The stallion runs like the wind, foam-flecked, eating the miles eastward from the City of the Sun. Soran has only to give him his head and let him go. The horse lives to run, and is rarely granted the gift. The moonlight is near as bright as day; the highroad is like a white ribbon, following the backbone of the dolphin shape of the island.

And Soran’s thoughts are far from the horse, the road, the duty which binds him. He is back in a pavilion on the beach, with the soft sounds of the ocean, the music of a blind harper, and a sublime creature beneath him who seems less mortal than godling. Was his father one of the spirits of wind or lightning or rain? To be sure, his mother was a mortal woman, but his father must have been air or storm or starlight.

Soran has seen nothing like him, save the effigy in the Temple of Apollonos, who is the brother of Aphrataya, goddess of love. Apollonus is the patron of passion, of lust and desire, and the sculptors cast him in a form so like that of Faunos, Soran is captivated.

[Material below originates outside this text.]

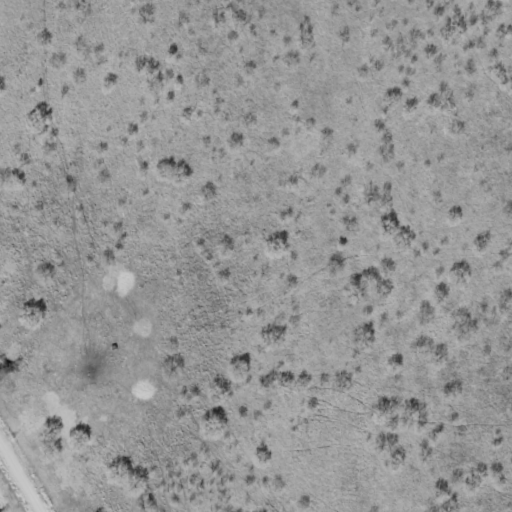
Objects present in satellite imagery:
road: (23, 470)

Enchanted? Still, he is uncertain, and only reason whispers to him, over and over, that Faunos is innocent. Even if the witchboy who was seen in that pig-pen of a village is actually Faunos -- and the birthmark insists on it -- then, witchboy or no, Faunos called upon no fraction of his Power.

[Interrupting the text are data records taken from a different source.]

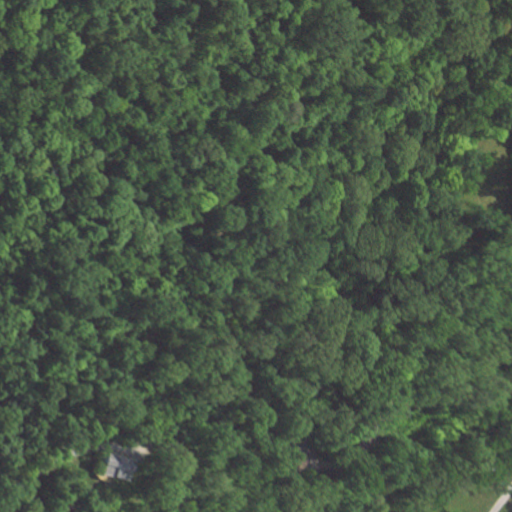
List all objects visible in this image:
road: (60, 454)
building: (113, 467)
road: (308, 491)
road: (503, 501)
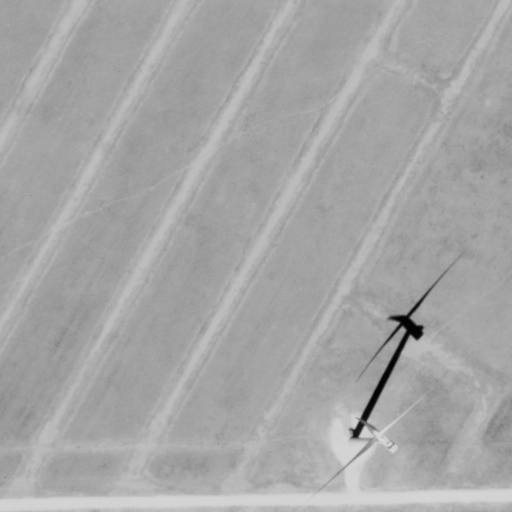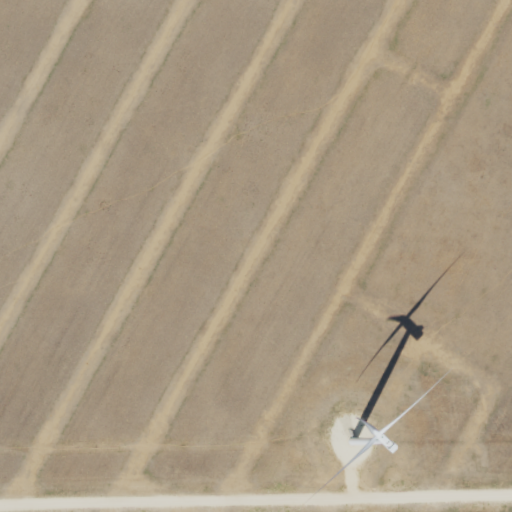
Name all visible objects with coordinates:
wind turbine: (358, 442)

And why he did not leaves Soran deeply disturbed. Everything he has been taught tells him, the Power is monstrous, dangerous. Faunos might have killed him, addled his wits, calcified his limbs, turned his belly to molten lead. Yet here is Soran -- confused, aching and sore at heart, but vividly alive as he brings the stallion in to the stable beside a tavern.

He shouts for the stablemaster and drinks ale to slake his thirst while the harness is changed to a long-legged black racer, the fastest animal in this stable. The stallion is spent now, and hangs his head, sides heaving, while the tall black gelding is envious and eager to run.

In minutes Soran is back on the road, and his thoughts are a hot, dark maelstrom of duty, desire, reason, superstition -- despair. He can make no sense of this, and feels himself caught up in the hands of Fates, gods, demons, any or all of whom will make him their pawn, their chattel, trade him for gain and leave him for dead, when it pleases them.

The highroad arrows into west, on the shoulders of the hills. On his left hand, he sees the firefly lights of the water gypsies’ camps, and his belly churns once more as memory takes him back there. He wants no more than to throw down the amulet of the witchfinder, curse the whole line of kings that has led to Azhtoc, and vanish with the tide, like the gypsies.

Three times, he changes horses at taverns lately overflowing with fugitives seeking the refuge of Vayal. The closer he runs in to Zeheft, the more fugitives are on the highroad, and at last he must cut speed and thread through the tangle of wagons and carts, to find the physician’s house.

The moon is high, two hours before midnight. The soldiers who will burn Zeheft are just hours’ march from the ruins, and by dawn nothing of the old city will survive. The night is full of the squeals of rats, jackals, foxes, all gorged on the bounty of Volcos.

The village squats in a valley with the bay to the south, and Zeheft lies over the hill. Soran knows it well enough; he has been here many times before, on his way to and from the old city. He has never liked the place, nor the people. They are mean spirited, grubbing for money in the shadow of the grandeur that was once Zeheft, and hating the Zeheftimen for the greatness of their ancestors.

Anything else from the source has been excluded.